Transcreva sem alterações o trecho do texto sobre a prorrogação da quarentena que começa em "De acordo com" e segue até "ou por deliveries.".

[TEXTO DE ORIGEM]
= = =

Prorrogação da quarentena é necessária, mas Governo de SP precisa adotar medidas emergenciais para a economia


Previsão é que o comércio paulista registre perdas de, ao menos, R$ 60 bilhões por conta da pandemia

A FecomercioSP compreende a prorrogação da quarentena no Estado de São Paulo anunciada hoje (17 de abril) pelo governador João Doria até o dia 10 de maio, para preservação das vidas por meio do isolamento social, a fim de se evitar a contaminação por coronavírus. Certamente, a prioridade é conter a disseminação do covid-19 e reduzir os danos à saúde.  Contudo, cobra maior profundidade e velocidade das ações já anunciadas para a manutenção das empresas e dos empregos, bem como um plano de retomada da economia.

 

De acordo com levantamento da Federação, o faturamento do comércio do estado de São Paulo gira em torno de R$ 1 bilhão por dia, então durante esses 48 dias de quarentena era para ser captado cerca de R$ 48 bilhões. Ainda não se sabe quanto esses estabelecimentos que estão com as portas fechadas têm conseguido em vendas por meio eletrônico ou por deliveries.

= = =

[MATERIAL FORNECIDO]

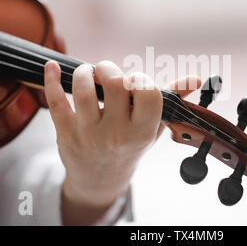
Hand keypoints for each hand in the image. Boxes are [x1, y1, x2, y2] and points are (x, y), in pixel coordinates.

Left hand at [44, 60, 199, 224]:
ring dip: (84, 73)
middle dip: (110, 69)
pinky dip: (51, 80)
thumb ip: (172, 101)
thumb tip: (196, 79)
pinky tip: (52, 67)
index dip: (142, 79)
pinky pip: (55, 101)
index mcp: (141, 131)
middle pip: (115, 85)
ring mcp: (88, 133)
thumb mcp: (153, 128)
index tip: (134, 80)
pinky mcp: (65, 132)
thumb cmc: (130, 147)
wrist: (100, 179)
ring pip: (84, 90)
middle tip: (107, 73)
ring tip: (87, 74)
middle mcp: (116, 133)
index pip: (148, 94)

= = =

[SUA RESPOSTA]
De acordo com levantamento da Federação, o faturamento do comércio do estado de São Paulo gira em torno de R$ 1 bilhão por dia, então durante esses 48 dias de quarentena era para ser captado cerca de R$ 48 bilhões. Ainda não se sabe quanto esses estabelecimentos que estão com as portas fechadas têm conseguido em vendas por meio eletrônico ou por deliveries.